Situated at the mouth of the river Elbe delta on Germany’s North Sea coast, and with access to industrial clusters located north west of Hamburg, Brunsbüttel must be the ideal location for Germany’s first land-based LNG terminal.
During the initial planning phases, alternative locations at Wilhelmshaven, close to Bremen and Stade further upstream on the Elbe were also considered. Stade had the attraction that it was marginally closer to markets around Hamburg, but for the kind of shipping that will feed this mega-scale LNG terminal the mouth of the river was ultimately the more suitable location.
With phase-out of hard coal and lignite fired power stations in Germany by the end of the 2030’s, gas consumption is projected to increase. The Nordstream 2 pipeline which is currently under construction and will transfer natural gas from Russian sources to Germany will certainly help to satisfy this growth in demand. Additionally, this LNG terminal will add to the supply diversity and enable up access to US, Middle East and emerging African LNG sources. Putting the scale of the planned terminal into some context, at 240,000 cubic metres, the land-based LNG storage tank will be the biggest in Europe.
The unique advantage of LNG
In some applications, pipeline gas and re-gasified LNG are interchangeable.
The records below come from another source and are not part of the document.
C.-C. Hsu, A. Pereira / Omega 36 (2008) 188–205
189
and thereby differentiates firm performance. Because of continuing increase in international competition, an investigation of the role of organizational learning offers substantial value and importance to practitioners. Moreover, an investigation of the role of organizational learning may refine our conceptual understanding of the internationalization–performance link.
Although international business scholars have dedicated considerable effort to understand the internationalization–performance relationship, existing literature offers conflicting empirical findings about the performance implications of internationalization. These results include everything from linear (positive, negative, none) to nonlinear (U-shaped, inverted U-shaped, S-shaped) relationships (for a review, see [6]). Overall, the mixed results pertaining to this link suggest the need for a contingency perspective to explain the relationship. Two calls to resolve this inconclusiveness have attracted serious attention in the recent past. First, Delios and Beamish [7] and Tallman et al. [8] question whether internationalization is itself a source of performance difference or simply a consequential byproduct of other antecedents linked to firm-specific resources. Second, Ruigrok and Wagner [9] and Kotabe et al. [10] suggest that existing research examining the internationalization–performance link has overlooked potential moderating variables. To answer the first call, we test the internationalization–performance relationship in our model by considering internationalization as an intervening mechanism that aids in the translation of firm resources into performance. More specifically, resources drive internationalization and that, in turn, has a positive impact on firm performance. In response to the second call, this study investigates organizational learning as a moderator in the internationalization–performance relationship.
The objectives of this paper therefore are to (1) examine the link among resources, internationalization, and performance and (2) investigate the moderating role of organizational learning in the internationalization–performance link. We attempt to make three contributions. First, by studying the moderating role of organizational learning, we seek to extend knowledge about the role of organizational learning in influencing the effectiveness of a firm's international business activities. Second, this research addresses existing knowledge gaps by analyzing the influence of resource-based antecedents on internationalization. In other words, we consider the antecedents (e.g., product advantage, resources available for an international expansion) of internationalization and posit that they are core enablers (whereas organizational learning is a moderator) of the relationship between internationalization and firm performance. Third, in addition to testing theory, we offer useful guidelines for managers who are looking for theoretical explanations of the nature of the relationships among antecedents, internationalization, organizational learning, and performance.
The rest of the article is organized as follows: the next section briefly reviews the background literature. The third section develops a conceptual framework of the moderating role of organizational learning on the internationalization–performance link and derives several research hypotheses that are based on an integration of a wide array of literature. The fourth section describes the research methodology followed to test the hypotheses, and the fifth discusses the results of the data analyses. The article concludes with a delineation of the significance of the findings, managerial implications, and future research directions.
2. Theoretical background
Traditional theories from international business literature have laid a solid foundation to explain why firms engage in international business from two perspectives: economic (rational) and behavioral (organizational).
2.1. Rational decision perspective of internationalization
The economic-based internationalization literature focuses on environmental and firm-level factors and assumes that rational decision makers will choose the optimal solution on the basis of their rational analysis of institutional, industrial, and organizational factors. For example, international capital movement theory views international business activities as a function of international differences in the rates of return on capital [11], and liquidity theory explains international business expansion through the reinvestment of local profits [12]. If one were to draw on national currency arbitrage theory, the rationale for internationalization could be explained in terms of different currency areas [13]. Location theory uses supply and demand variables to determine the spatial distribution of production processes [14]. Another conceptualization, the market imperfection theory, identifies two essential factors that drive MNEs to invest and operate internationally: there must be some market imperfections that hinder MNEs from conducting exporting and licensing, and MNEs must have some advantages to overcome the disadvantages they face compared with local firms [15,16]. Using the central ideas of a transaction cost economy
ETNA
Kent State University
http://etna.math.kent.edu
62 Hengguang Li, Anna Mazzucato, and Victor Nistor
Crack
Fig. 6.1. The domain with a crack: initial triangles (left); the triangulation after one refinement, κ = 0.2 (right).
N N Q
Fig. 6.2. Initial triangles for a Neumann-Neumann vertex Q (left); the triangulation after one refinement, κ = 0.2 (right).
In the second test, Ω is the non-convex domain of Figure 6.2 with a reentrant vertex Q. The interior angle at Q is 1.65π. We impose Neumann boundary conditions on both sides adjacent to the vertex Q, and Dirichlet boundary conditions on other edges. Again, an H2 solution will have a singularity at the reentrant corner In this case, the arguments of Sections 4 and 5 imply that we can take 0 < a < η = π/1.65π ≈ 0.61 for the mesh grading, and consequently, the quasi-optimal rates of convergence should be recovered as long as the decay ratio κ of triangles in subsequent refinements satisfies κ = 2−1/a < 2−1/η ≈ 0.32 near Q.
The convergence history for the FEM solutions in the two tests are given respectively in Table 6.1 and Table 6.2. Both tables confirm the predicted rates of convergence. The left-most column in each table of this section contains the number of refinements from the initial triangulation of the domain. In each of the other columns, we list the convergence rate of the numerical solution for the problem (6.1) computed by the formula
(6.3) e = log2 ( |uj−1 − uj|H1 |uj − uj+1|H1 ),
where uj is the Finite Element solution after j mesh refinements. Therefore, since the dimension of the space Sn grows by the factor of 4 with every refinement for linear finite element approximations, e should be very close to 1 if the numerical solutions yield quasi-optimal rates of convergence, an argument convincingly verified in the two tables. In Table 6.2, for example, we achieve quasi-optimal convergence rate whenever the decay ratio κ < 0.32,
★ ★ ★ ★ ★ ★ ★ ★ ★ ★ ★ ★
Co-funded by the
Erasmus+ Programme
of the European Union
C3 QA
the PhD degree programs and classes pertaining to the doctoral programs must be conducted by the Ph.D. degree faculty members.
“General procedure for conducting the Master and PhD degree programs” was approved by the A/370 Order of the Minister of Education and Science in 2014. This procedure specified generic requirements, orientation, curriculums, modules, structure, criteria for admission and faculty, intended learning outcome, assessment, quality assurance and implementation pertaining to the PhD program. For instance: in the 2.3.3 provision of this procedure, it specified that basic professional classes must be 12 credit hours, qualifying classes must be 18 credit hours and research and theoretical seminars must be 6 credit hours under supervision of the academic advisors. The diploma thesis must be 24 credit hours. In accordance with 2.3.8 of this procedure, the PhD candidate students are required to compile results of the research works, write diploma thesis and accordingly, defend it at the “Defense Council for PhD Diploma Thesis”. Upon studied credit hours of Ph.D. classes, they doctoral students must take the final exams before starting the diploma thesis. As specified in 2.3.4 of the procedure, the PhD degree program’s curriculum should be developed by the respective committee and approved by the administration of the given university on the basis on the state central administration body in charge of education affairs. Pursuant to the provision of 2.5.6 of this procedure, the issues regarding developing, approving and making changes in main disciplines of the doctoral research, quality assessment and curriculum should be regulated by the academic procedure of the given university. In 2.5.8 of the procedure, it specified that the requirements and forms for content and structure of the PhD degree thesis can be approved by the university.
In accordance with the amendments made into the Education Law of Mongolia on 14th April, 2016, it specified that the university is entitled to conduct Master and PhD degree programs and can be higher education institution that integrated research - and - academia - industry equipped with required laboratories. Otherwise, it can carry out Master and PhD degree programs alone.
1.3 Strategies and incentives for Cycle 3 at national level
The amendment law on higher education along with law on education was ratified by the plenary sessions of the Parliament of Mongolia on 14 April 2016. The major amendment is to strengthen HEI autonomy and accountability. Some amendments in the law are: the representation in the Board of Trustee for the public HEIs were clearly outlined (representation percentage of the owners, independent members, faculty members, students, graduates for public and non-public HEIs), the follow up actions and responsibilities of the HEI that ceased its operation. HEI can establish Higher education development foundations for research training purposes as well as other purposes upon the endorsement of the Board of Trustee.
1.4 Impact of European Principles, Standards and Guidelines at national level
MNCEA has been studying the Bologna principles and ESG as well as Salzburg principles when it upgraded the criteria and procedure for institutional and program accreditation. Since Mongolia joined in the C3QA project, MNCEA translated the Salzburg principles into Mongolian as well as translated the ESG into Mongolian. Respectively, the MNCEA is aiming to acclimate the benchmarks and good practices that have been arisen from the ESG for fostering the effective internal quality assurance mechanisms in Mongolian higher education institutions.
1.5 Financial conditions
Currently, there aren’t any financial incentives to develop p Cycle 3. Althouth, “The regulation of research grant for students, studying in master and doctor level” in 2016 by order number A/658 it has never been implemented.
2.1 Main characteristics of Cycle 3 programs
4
In others, such as the use of LNG as a fuel for ships and trucks, the energy density of liquefied natural gas sets it apart from a gaseous supply meaning that LNG terminals have a unique role to play in the energy mix of a nation. In the industrial gases industry, people will be familiar with the concept that compressed and liquefied gases are compact ways to store and transport products: the same goes for LNG. A litre of LNG is approximately equivalent to 3 litres of compressed natural gas (CNG) at 200 bar or 600 litres of natural gas at atmospheric pressure.
LNG terminals are an established feature of continental Europe’s North Sea ports with operations at Zeebrugge, Dunkirk and Rotterdam. So, it’s natural that Gasunie. and Vopak who operate the Gate LNG terminal in the port of Rotterdam now joined by Hamburg based Oiltanking should be playing a leading role in the development of the German LNG Terminal. Marcel Tijhuis, responsible for business development at Gasunie explains the marketing idea behind the terminal: “we see great potential to feed gas directly into the German gas grid. Beyond that, we are building in flexibility for off-grid applications. There will be two LNG truck loading bays so that trucks can collect LNG from us for distribution to ships, LNG filling stations and industrial users.
Plans for growth
The German LNG terminal is still in the planning stage, with engineering proposals and regulatory approvals being worked through right now. Calls for EPC contractors to tender for the work to build the LNG terminal are likely to be placed later this year. Whilst the current scale of the operation will propel it into the major league, options for growth beyond that also exist. Tijhuis explains: “there is space for two additional LNG tanks, The Gate terminal that we operate in Rotterdam, has three tanks where the installed storage capacity today is 540,000 cubic metres.
“We are also seeking permits and planning for a rail terminal. One of the features that makes our LNG terminal concept unique is the flexibility of operation. We will be able to simultaneously unload from Q-Max tankers, fill into small LNG vessels, re-gasify to the grid and fill road trucks. I’m not aware of any other terminal that has such flexible operating parameters”.
The business case at Brunsbüttel goes beyond gas. There are also plans to use low grade heat from local industry to vaporise the LNG as it is re-gasified and injected into the natural gas grid. In exchange, the cold energy from the vaporisation of the cryogenic liquid will be used to provide chilled water to local businesses. Such ideas about using the cold from liquid nitrogen or liquid CO2 vaporisation will be familiar to many people in the industrial gases sector.
Brexit on the horizon?
The natural gas supply dynamic in Europe may well be impacted if Brexit negotiations complicate, or add cost, to gas exchange between the UK and continental Europe. The UK has several large-scale LNG terminals with high capacity regasification units and the pipeline infrastructure between the UK and the continent is important to help balance the demand requirements in the two locations. With these uncertainties on the horizon, this may be an additional factor influencing plans for new LNG capacity on both sides of the channel in years to come.